She finally got a chance to show-off her extraordinary, female athletic talents by nailin' a coupla 20 yd XP's against Tennessee in her final game! No one, includin' the other two kickers on the Vandy team who hadn't missed an XP all year, has ever split the uprights more perfectly! 

When asked why her mysoginistic, interim head-coach, Todd Fitch, didn't allow her to kick-off or attempt either of the two FG's Vandy tried versus the Vols (a 39 and 54 yarder), Sarah said, "With team unity and comeraderie in mind, I told Todd to let Pierson (Cooke) have a shot at playin', even though he ain't as good as me. I also didn't realize how physically and emotionally exhaustin' it was gonna be posin' as Vanderbilt's social justice puppet (which, in retrospect, did take quite a bit of focus off our 0-9 football season) and also puttin' myself through all that media attention I so desperately wanted. In the end, I was just outta gas after the XP's and needed a blow."  

So, the bottom line is Sarah proved she could make a 20 yd XP, execute a 30 yard squib kick and get off the field before any actual football started takin' place, and...oh yeah... make a helluva halftime speech without gettin' her ass handed to her by the other players on the team (a fundamental problem that speaks a lot to their winless record... but I digress as usual). But she ain't "woman" enough to kick-off into the end zone like most dude college kickers nor has FG range longer than the 38 yards stated in the article below (how 'bout the shortest Vandy FG attempt vs Tennessee was a 39 yarder, just a touch out of her 38 yd range, DRAT!) 

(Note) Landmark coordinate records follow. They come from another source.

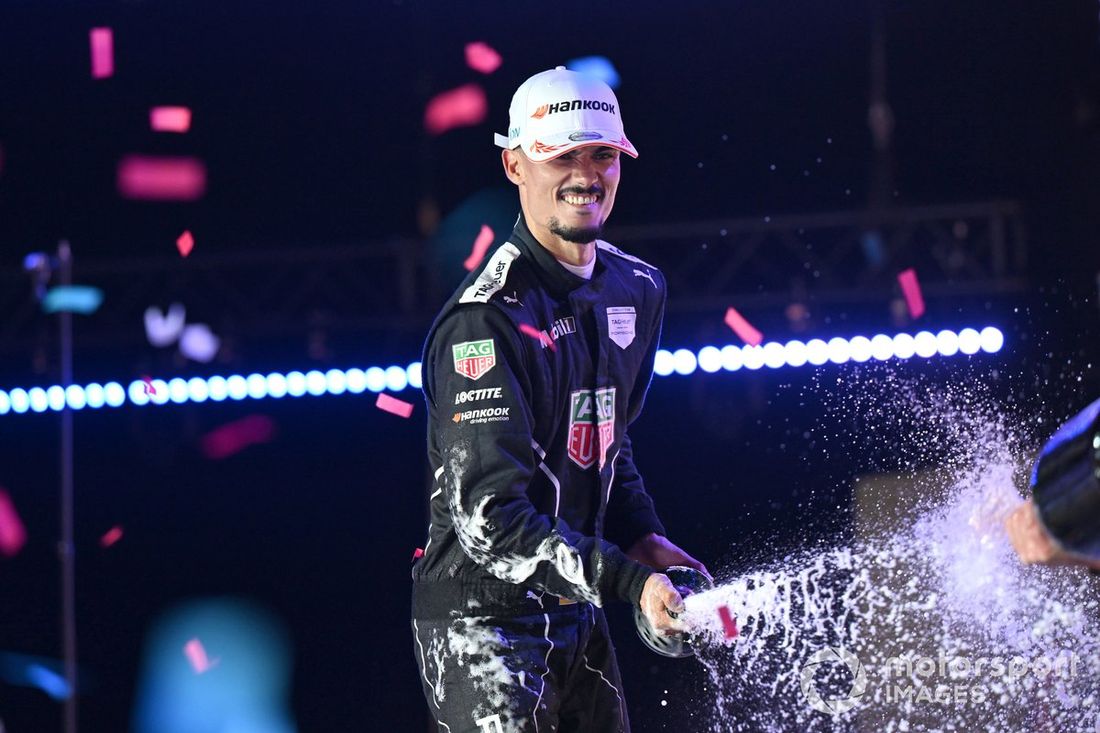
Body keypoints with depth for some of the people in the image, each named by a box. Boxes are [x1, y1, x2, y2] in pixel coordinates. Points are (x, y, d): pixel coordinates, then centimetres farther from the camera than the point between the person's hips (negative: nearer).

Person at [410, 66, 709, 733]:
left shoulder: (637, 290, 7)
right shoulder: (485, 320, -20)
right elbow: (488, 516, -26)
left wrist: (643, 536, 6)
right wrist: (628, 582, -31)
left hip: (577, 617, 8)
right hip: (482, 620, -8)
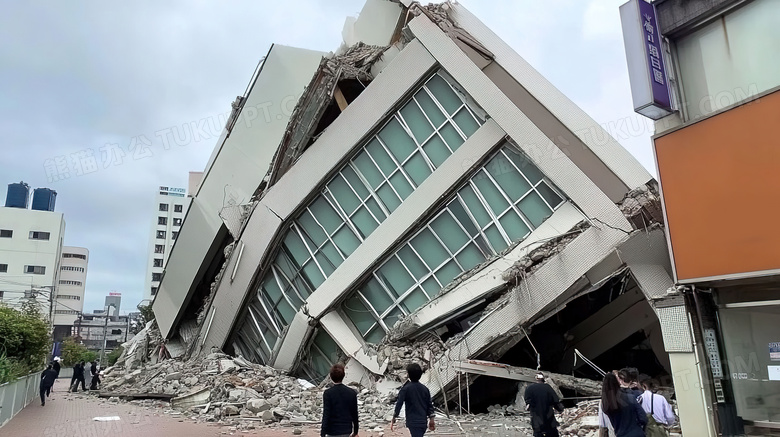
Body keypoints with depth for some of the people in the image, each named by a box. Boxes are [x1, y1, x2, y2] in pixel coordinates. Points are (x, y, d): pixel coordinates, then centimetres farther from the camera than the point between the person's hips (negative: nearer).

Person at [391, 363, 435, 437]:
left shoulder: (405, 389, -9)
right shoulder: (425, 389, 6)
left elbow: (399, 404, -10)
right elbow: (430, 405, 8)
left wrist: (393, 419, -2)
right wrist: (431, 420, 14)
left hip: (413, 422, -6)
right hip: (423, 422, 6)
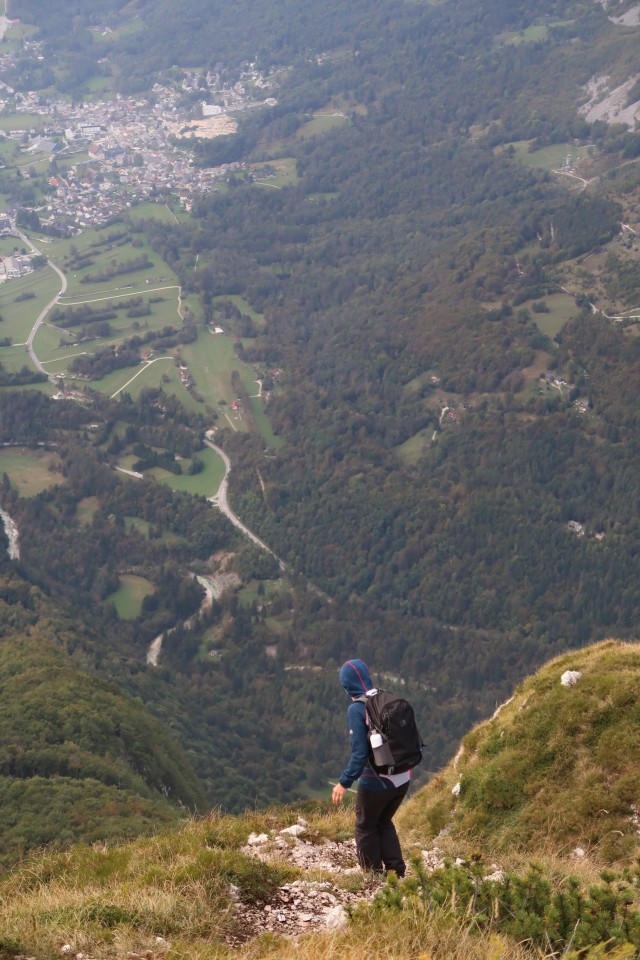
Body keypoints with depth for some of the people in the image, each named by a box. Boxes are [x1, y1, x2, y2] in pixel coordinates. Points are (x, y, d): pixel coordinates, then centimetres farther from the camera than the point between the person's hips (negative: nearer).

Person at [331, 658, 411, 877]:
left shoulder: (356, 709, -17)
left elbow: (359, 752, -21)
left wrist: (344, 783, -15)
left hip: (376, 782, -6)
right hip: (403, 779, 6)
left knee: (366, 827, 17)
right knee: (384, 823, 26)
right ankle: (396, 871, 22)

https://www.wjhl.com/sports/us-world-sports/she-scores-fuller-kicks-2-extra-points-for-vandy-vols-win/


I'm not sure who's idea this was, but if it were meant to be the best example of the physical equality of women and men in the sportin' world, Vandy either has idiots in their administration and and coaching staffs OR chose an ad agency equivalent to their 0-fer 2020 football season!

1 comment:

  1. It's only a matter of time before some college diplomat comes up with the idea that a girl extra point kick is worth 2 points. Then you will need girls on every team. What great unity and camaraderie there will be....surely not equality. Nice write up Whitecorner.